## DATASET RECORDS
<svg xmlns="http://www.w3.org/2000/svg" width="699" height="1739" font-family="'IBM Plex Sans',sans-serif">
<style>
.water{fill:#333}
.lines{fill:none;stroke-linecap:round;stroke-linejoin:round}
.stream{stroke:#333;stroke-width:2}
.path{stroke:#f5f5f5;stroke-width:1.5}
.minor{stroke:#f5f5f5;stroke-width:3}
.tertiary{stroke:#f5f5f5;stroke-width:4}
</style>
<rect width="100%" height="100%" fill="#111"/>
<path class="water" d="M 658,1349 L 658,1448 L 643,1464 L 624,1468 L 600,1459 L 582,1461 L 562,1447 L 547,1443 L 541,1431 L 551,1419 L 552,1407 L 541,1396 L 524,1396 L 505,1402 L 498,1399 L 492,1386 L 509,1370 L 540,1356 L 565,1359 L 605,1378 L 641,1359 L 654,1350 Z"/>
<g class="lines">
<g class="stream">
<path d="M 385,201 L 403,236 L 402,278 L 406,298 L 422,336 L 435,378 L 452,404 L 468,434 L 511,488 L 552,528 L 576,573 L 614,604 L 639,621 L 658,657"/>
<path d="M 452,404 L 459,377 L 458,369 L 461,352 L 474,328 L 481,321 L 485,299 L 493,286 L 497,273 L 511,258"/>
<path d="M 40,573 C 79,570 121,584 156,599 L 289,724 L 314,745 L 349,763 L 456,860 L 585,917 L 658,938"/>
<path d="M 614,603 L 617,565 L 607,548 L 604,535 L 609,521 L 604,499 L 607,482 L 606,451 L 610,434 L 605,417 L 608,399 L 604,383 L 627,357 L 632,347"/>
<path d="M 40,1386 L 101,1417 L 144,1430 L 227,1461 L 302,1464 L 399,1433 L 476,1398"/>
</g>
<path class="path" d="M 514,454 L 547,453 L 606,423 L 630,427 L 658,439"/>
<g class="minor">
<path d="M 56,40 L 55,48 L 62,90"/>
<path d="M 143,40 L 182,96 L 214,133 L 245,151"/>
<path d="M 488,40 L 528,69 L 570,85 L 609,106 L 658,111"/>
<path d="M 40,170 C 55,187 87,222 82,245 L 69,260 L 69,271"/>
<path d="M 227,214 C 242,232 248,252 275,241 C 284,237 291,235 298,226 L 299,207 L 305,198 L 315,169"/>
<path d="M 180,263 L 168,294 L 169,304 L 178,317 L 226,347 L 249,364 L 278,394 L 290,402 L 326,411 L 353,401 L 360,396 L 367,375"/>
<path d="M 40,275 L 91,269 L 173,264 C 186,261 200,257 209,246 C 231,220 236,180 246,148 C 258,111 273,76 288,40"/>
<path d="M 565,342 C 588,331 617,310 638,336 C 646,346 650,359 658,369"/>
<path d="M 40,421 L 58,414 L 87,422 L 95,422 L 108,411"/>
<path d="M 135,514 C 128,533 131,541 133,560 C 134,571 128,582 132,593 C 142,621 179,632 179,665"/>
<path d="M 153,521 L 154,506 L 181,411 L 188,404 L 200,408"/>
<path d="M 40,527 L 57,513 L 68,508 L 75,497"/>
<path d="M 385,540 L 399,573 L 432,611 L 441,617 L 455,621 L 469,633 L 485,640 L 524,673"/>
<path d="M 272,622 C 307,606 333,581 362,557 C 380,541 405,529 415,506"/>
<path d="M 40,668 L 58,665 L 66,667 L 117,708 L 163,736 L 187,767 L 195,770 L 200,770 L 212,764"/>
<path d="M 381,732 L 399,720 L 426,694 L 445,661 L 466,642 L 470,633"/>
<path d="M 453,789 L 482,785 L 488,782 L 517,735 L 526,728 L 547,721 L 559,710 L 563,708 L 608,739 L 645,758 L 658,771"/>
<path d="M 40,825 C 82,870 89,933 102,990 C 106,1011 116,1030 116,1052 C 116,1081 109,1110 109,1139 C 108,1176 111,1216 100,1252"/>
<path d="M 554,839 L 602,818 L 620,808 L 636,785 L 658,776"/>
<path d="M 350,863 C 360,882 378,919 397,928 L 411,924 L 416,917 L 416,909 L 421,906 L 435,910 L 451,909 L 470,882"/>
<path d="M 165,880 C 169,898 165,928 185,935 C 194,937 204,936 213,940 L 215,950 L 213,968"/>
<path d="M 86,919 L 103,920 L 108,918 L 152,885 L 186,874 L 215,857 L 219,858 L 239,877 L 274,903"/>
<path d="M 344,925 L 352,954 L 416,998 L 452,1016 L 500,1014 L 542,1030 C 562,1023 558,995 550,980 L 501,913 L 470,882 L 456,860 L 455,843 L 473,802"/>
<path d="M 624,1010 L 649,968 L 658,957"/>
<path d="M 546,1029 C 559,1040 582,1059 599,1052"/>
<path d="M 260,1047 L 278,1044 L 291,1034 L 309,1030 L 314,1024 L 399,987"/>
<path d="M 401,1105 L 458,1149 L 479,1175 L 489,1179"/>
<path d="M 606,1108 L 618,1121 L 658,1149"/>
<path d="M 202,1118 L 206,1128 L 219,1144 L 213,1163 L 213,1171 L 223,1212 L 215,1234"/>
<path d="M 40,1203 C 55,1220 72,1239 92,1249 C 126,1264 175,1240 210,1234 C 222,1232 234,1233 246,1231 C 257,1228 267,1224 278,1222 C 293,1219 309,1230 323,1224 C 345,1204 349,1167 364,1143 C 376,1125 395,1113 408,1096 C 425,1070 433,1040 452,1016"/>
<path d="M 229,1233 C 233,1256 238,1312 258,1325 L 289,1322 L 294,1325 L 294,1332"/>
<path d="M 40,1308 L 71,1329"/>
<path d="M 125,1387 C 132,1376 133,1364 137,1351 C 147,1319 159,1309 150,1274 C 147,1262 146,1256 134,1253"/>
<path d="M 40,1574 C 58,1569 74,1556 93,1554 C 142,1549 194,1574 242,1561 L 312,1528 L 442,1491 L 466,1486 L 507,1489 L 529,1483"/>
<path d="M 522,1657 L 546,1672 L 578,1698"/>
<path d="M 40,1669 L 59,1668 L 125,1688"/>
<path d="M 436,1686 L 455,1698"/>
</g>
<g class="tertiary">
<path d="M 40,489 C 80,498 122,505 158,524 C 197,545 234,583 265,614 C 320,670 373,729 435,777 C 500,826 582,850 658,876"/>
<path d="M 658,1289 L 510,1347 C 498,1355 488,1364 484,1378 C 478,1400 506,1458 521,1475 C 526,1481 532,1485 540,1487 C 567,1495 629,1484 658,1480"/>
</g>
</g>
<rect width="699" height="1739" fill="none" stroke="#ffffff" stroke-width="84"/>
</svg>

## TASK DESCRIPTION
Return each entry from the material above exactly as it appears.

## ANSWER AREA
<svg xmlns="http://www.w3.org/2000/svg" width="699" height="1739" font-family="'IBM Plex Sans',sans-serif">
<style>
.water{fill:#333}
.lines{fill:none;stroke-linecap:round;stroke-linejoin:round}
.stream{stroke:#333;stroke-width:2}
.path{stroke:#f5f5f5;stroke-width:1.5}
.minor{stroke:#f5f5f5;stroke-width:3}
.tertiary{stroke:#f5f5f5;stroke-width:4}
</style>
<rect width="100%" height="100%" fill="#111"/>
<path class="water" d="M 658,1349 L 658,1448 L 643,1464 L 624,1468 L 600,1459 L 582,1461 L 562,1447 L 547,1443 L 541,1431 L 551,1419 L 552,1407 L 541,1396 L 524,1396 L 505,1402 L 498,1399 L 492,1386 L 509,1370 L 540,1356 L 565,1359 L 605,1378 L 641,1359 L 654,1350 Z"/>
<g class="lines">
<g class="stream">
<path d="M 385,201 L 403,236 L 402,278 L 406,298 L 422,336 L 435,378 L 452,404 L 468,434 L 511,488 L 552,528 L 576,573 L 614,604 L 639,621 L 658,657"/>
<path d="M 452,404 L 459,377 L 458,369 L 461,352 L 474,328 L 481,321 L 485,299 L 493,286 L 497,273 L 511,258"/>
<path d="M 40,573 C 79,570 121,584 156,599 L 289,724 L 314,745 L 349,763 L 456,860 L 585,917 L 658,938"/>
<path d="M 614,603 L 617,565 L 607,548 L 604,535 L 609,521 L 604,499 L 607,482 L 606,451 L 610,434 L 605,417 L 608,399 L 604,383 L 627,357 L 632,347"/>
<path d="M 40,1386 L 101,1417 L 144,1430 L 227,1461 L 302,1464 L 399,1433 L 476,1398"/>
</g>
<path class="path" d="M 514,454 L 547,453 L 606,423 L 630,427 L 658,439"/>
<g class="minor">
<path d="M 56,40 L 55,48 L 62,90"/>
<path d="M 143,40 L 182,96 L 214,133 L 245,151"/>
<path d="M 488,40 L 528,69 L 570,85 L 609,106 L 658,111"/>
<path d="M 40,170 C 55,187 87,222 82,245 L 69,260 L 69,271"/>
<path d="M 227,214 C 242,232 248,252 275,241 C 284,237 291,235 298,226 L 299,207 L 305,198 L 315,169"/>
<path d="M 180,263 L 168,294 L 169,304 L 178,317 L 226,347 L 249,364 L 278,394 L 290,402 L 326,411 L 353,401 L 360,396 L 367,375"/>
<path d="M 40,275 L 91,269 L 173,264 C 186,261 200,257 209,246 C 231,220 236,180 246,148 C 258,111 273,76 288,40"/>
<path d="M 565,342 C 588,331 617,310 638,336 C 646,346 650,359 658,369"/>
<path d="M 40,421 L 58,414 L 87,422 L 95,422 L 108,411"/>
<path d="M 135,514 C 128,533 131,541 133,560 C 134,571 128,582 132,593 C 142,621 179,632 179,665"/>
<path d="M 153,521 L 154,506 L 181,411 L 188,404 L 200,408"/>
<path d="M 40,527 L 57,513 L 68,508 L 75,497"/>
<path d="M 385,540 L 399,573 L 432,611 L 441,617 L 455,621 L 469,633 L 485,640 L 524,673"/>
<path d="M 272,622 C 307,606 333,581 362,557 C 380,541 405,529 415,506"/>
<path d="M 40,668 L 58,665 L 66,667 L 117,708 L 163,736 L 187,767 L 195,770 L 200,770 L 212,764"/>
<path d="M 381,732 L 399,720 L 426,694 L 445,661 L 466,642 L 470,633"/>
<path d="M 453,789 L 482,785 L 488,782 L 517,735 L 526,728 L 547,721 L 559,710 L 563,708 L 608,739 L 645,758 L 658,771"/>
<path d="M 40,825 C 82,870 89,933 102,990 C 106,1011 116,1030 116,1052 C 116,1081 109,1110 109,1139 C 108,1176 111,1216 100,1252"/>
<path d="M 554,839 L 602,818 L 620,808 L 636,785 L 658,776"/>
<path d="M 350,863 C 360,882 378,919 397,928 L 411,924 L 416,917 L 416,909 L 421,906 L 435,910 L 451,909 L 470,882"/>
<path d="M 165,880 C 169,898 165,928 185,935 C 194,937 204,936 213,940 L 215,950 L 213,968"/>
<path d="M 86,919 L 103,920 L 108,918 L 152,885 L 186,874 L 215,857 L 219,858 L 239,877 L 274,903"/>
<path d="M 344,925 L 352,954 L 416,998 L 452,1016 L 500,1014 L 542,1030 C 562,1023 558,995 550,980 L 501,913 L 470,882 L 456,860 L 455,843 L 473,802"/>
<path d="M 624,1010 L 649,968 L 658,957"/>
<path d="M 546,1029 C 559,1040 582,1059 599,1052"/>
<path d="M 260,1047 L 278,1044 L 291,1034 L 309,1030 L 314,1024 L 399,987"/>
<path d="M 401,1105 L 458,1149 L 479,1175 L 489,1179"/>
<path d="M 606,1108 L 618,1121 L 658,1149"/>
<path d="M 202,1118 L 206,1128 L 219,1144 L 213,1163 L 213,1171 L 223,1212 L 215,1234"/>
<path d="M 40,1203 C 55,1220 72,1239 92,1249 C 126,1264 175,1240 210,1234 C 222,1232 234,1233 246,1231 C 257,1228 267,1224 278,1222 C 293,1219 309,1230 323,1224 C 345,1204 349,1167 364,1143 C 376,1125 395,1113 408,1096 C 425,1070 433,1040 452,1016"/>
<path d="M 229,1233 C 233,1256 238,1312 258,1325 L 289,1322 L 294,1325 L 294,1332"/>
<path d="M 40,1308 L 71,1329"/>
<path d="M 125,1387 C 132,1376 133,1364 137,1351 C 147,1319 159,1309 150,1274 C 147,1262 146,1256 134,1253"/>
<path d="M 40,1574 C 58,1569 74,1556 93,1554 C 142,1549 194,1574 242,1561 L 312,1528 L 442,1491 L 466,1486 L 507,1489 L 529,1483"/>
<path d="M 522,1657 L 546,1672 L 578,1698"/>
<path d="M 40,1669 L 59,1668 L 125,1688"/>
<path d="M 436,1686 L 455,1698"/>
</g>
<g class="tertiary">
<path d="M 40,489 C 80,498 122,505 158,524 C 197,545 234,583 265,614 C 320,670 373,729 435,777 C 500,826 582,850 658,876"/>
<path d="M 658,1289 L 510,1347 C 498,1355 488,1364 484,1378 C 478,1400 506,1458 521,1475 C 526,1481 532,1485 540,1487 C 567,1495 629,1484 658,1480"/>
</g>
</g>
<rect width="699" height="1739" fill="none" stroke="#ffffff" stroke-width="84"/>
</svg>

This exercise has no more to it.